▸ Written exercise: Can you reproduce every line of the items below, word for word and in the same order?

▸ Material for the task:

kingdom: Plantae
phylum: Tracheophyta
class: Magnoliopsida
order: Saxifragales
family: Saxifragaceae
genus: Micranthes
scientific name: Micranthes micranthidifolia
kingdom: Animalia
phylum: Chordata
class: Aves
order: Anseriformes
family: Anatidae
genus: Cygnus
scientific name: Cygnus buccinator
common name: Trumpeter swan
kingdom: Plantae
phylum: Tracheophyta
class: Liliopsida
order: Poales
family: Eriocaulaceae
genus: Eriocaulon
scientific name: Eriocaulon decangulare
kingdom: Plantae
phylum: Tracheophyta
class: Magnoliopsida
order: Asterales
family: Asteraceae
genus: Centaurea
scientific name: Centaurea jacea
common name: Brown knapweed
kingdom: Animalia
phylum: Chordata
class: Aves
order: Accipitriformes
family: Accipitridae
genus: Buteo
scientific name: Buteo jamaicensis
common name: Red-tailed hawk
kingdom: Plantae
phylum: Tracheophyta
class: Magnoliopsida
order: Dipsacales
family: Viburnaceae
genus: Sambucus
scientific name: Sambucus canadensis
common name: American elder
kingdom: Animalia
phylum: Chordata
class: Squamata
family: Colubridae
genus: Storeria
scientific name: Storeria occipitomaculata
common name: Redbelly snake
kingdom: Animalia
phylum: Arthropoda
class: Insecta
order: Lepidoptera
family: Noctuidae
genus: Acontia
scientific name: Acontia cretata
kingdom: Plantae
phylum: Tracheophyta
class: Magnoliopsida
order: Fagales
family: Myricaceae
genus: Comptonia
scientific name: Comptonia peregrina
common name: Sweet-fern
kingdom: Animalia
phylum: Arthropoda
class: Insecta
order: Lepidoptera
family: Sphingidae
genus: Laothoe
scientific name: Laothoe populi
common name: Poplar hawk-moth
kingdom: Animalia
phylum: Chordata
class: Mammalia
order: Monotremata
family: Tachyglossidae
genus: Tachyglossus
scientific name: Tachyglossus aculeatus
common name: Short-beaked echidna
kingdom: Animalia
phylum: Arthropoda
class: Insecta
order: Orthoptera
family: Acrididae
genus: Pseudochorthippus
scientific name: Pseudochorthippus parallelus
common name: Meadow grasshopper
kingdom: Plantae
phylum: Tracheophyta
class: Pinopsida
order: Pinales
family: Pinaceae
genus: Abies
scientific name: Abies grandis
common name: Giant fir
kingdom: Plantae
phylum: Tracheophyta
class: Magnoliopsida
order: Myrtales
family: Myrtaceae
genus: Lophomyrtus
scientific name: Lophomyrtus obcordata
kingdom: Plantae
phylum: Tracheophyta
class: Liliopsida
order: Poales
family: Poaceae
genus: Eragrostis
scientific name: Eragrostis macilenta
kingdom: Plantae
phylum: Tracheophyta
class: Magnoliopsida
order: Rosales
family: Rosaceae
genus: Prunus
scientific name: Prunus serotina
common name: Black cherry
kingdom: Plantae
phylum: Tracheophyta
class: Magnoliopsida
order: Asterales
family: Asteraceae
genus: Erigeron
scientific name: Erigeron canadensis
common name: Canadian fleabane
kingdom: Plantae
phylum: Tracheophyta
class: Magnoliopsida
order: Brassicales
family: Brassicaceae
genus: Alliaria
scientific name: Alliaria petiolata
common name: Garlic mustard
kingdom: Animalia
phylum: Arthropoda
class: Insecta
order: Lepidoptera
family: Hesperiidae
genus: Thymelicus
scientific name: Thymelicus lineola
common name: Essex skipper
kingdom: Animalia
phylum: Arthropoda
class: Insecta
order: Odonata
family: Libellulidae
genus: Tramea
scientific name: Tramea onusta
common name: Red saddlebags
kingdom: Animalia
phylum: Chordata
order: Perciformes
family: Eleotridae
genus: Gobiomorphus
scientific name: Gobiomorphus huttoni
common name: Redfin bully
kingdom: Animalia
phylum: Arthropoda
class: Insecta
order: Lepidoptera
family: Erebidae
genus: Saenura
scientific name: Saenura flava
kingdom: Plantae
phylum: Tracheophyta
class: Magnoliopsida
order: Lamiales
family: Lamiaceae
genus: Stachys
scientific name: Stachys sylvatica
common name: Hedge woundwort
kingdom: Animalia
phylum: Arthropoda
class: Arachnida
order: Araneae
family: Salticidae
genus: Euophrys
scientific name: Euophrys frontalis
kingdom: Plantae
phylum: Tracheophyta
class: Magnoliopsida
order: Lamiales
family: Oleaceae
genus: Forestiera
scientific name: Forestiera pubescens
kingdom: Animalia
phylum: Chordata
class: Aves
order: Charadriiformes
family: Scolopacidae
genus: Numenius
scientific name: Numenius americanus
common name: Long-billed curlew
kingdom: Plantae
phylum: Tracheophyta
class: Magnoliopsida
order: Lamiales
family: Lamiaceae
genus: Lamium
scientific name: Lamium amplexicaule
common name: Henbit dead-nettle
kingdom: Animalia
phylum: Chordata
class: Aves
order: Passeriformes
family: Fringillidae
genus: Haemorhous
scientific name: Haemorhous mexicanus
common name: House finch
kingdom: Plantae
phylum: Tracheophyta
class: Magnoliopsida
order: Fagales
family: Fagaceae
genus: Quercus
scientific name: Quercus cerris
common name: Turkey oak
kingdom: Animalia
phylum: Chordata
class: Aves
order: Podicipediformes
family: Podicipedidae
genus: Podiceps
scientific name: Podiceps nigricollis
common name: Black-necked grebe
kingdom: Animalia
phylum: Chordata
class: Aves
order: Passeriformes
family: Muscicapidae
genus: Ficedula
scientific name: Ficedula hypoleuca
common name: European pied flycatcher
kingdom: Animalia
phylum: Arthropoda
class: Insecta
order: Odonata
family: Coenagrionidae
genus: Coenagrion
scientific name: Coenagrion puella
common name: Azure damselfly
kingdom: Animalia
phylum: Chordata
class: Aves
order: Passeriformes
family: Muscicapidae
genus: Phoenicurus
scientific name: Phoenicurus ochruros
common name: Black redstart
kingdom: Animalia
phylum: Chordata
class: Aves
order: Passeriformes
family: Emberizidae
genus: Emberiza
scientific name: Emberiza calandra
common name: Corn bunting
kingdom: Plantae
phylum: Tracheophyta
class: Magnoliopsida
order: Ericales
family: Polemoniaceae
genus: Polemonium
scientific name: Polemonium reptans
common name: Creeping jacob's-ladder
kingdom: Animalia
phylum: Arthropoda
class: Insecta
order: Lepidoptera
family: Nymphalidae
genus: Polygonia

▸ Result of this task:
kingdom: Plantae
phylum: Tracheophyta
class: Magnoliopsida
order: Saxifragales
family: Saxifragaceae
genus: Micranthes
scientific name: Micranthes micranthidifolia
kingdom: Animalia
phylum: Chordata
class: Aves
order: Anseriformes
family: Anatidae
genus: Cygnus
scientific name: Cygnus buccinator
common name: Trumpeter swan
kingdom: Plantae
phylum: Tracheophyta
class: Liliopsida
order: Poales
family: Eriocaulaceae
genus: Eriocaulon
scientific name: Eriocaulon decangulare
kingdom: Plantae
phylum: Tracheophyta
class: Magnoliopsida
order: Asterales
family: Asteraceae
genus: Centaurea
scientific name: Centaurea jacea
common name: Brown knapweed
kingdom: Animalia
phylum: Chordata
class: Aves
order: Accipitriformes
family: Accipitridae
genus: Buteo
scientific name: Buteo jamaicensis
common name: Red-tailed hawk
kingdom: Plantae
phylum: Tracheophyta
class: Magnoliopsida
order: Dipsacales
family: Viburnaceae
genus: Sambucus
scientific name: Sambucus canadensis
common name: American elder
kingdom: Animalia
phylum: Chordata
class: Squamata
family: Colubridae
genus: Storeria
scientific name: Storeria occipitomaculata
common name: Redbelly snake
kingdom: Animalia
phylum: Arthropoda
class: Insecta
order: Lepidoptera
family: Noctuidae
genus: Acontia
scientific name: Acontia cretata
kingdom: Plantae
phylum: Tracheophyta
class: Magnoliopsida
order: Fagales
family: Myricaceae
genus: Comptonia
scientific name: Comptonia peregrina
common name: Sweet-fern
kingdom: Animalia
phylum: Arthropoda
class: Insecta
order: Lepidoptera
family: Sphingidae
genus: Laothoe
scientific name: Laothoe populi
common name: Poplar hawk-moth
kingdom: Animalia
phylum: Chordata
class: Mammalia
order: Monotremata
family: Tachyglossidae
genus: Tachyglossus
scientific name: Tachyglossus aculeatus
common name: Short-beaked echidna
kingdom: Animalia
phylum: Arthropoda
class: Insecta
order: Orthoptera
family: Acrididae
genus: Pseudochorthippus
scientific name: Pseudochorthippus parallelus
common name: Meadow grasshopper
kingdom: Plantae
phylum: Tracheophyta
class: Pinopsida
order: Pinales
family: Pinaceae
genus: Abies
scientific name: Abies grandis
common name: Giant fir
kingdom: Plantae
phylum: Tracheophyta
class: Magnoliopsida
order: Myrtales
family: Myrtaceae
genus: Lophomyrtus
scientific name: Lophomyrtus obcordata
kingdom: Plantae
phylum: Tracheophyta
class: Liliopsida
order: Poales
family: Poaceae
genus: Eragrostis
scientific name: Eragrostis macilenta
kingdom: Plantae
phylum: Tracheophyta
class: Magnoliopsida
order: Rosales
family: Rosaceae
genus: Prunus
scientific name: Prunus serotina
common name: Black cherry
kingdom: Plantae
phylum: Tracheophyta
class: Magnoliopsida
order: Asterales
family: Asteraceae
genus: Erigeron
scientific name: Erigeron canadensis
common name: Canadian fleabane
kingdom: Plantae
phylum: Tracheophyta
class: Magnoliopsida
order: Brassicales
family: Brassicaceae
genus: Alliaria
scientific name: Alliaria petiolata
common name: Garlic mustard
kingdom: Animalia
phylum: Arthropoda
class: Insecta
order: Lepidoptera
family: Hesperiidae
genus: Thymelicus
scientific name: Thymelicus lineola
common name: Essex skipper
kingdom: Animalia
phylum: Arthropoda
class: Insecta
order: Odonata
family: Libellulidae
genus: Tramea
scientific name: Tramea onusta
common name: Red saddlebags
kingdom: Animalia
phylum: Chordata
order: Perciformes
family: Eleotridae
genus: Gobiomorphus
scientific name: Gobiomorphus huttoni
common name: Redfin bully
kingdom: Animalia
phylum: Arthropoda
class: Insecta
order: Lepidoptera
family: Erebidae
genus: Saenura
scientific name: Saenura flava
kingdom: Plantae
phylum: Tracheophyta
class: Magnoliopsida
order: Lamiales
family: Lamiaceae
genus: Stachys
scientific name: Stachys sylvatica
common name: Hedge woundwort
kingdom: Animalia
phylum: Arthropoda
class: Arachnida
order: Araneae
family: Salticidae
genus: Euophrys
scientific name: Euophrys frontalis
kingdom: Plantae
phylum: Tracheophyta
class: Magnoliopsida
order: Lamiales
family: Oleaceae
genus: Forestiera
scientific name: Forestiera pubescens
kingdom: Animalia
phylum: Chordata
class: Aves
order: Charadriiformes
family: Scolopacidae
genus: Numenius
scientific name: Numenius americanus
common name: Long-billed curlew
kingdom: Plantae
phylum: Tracheophyta
class: Magnoliopsida
order: Lamiales
family: Lamiaceae
genus: Lamium
scientific name: Lamium amplexicaule
common name: Henbit dead-nettle
kingdom: Animalia
phylum: Chordata
class: Aves
order: Passeriformes
family: Fringillidae
genus: Haemorhous
scientific name: Haemorhous mexicanus
common name: House finch
kingdom: Plantae
phylum: Tracheophyta
class: Magnoliopsida
order: Fagales
family: Fagaceae
genus: Quercus
scientific name: Quercus cerris
common name: Turkey oak
kingdom: Animalia
phylum: Chordata
class: Aves
order: Podicipediformes
family: Podicipedidae
genus: Podiceps
scientific name: Podiceps nigricollis
common name: Black-necked grebe
kingdom: Animalia
phylum: Chordata
class: Aves
order: Passeriformes
family: Muscicapidae
genus: Ficedula
scientific name: Ficedula hypoleuca
common name: European pied flycatcher
kingdom: Animalia
phylum: Arthropoda
class: Insecta
order: Odonata
family: Coenagrionidae
genus: Coenagrion
scientific name: Coenagrion puella
common name: Azure damselfly
kingdom: Animalia
phylum: Chordata
class: Aves
order: Passeriformes
family: Muscicapidae
genus: Phoenicurus
scientific name: Phoenicurus ochruros
common name: Black redstart
kingdom: Animalia
phylum: Chordata
class: Aves
order: Passeriformes
family: Emberizidae
genus: Emberiza
scientific name: Emberiza calandra
common name: Corn bunting
kingdom: Plantae
phylum: Tracheophyta
class: Magnoliopsida
order: Ericales
family: Polemoniaceae
genus: Polemonium
scientific name: Polemonium reptans
common name: Creeping jacob's-ladder
kingdom: Animalia
phylum: Arthropoda
class: Insecta
order: Lepidoptera
family: Nymphalidae
genus: Polygonia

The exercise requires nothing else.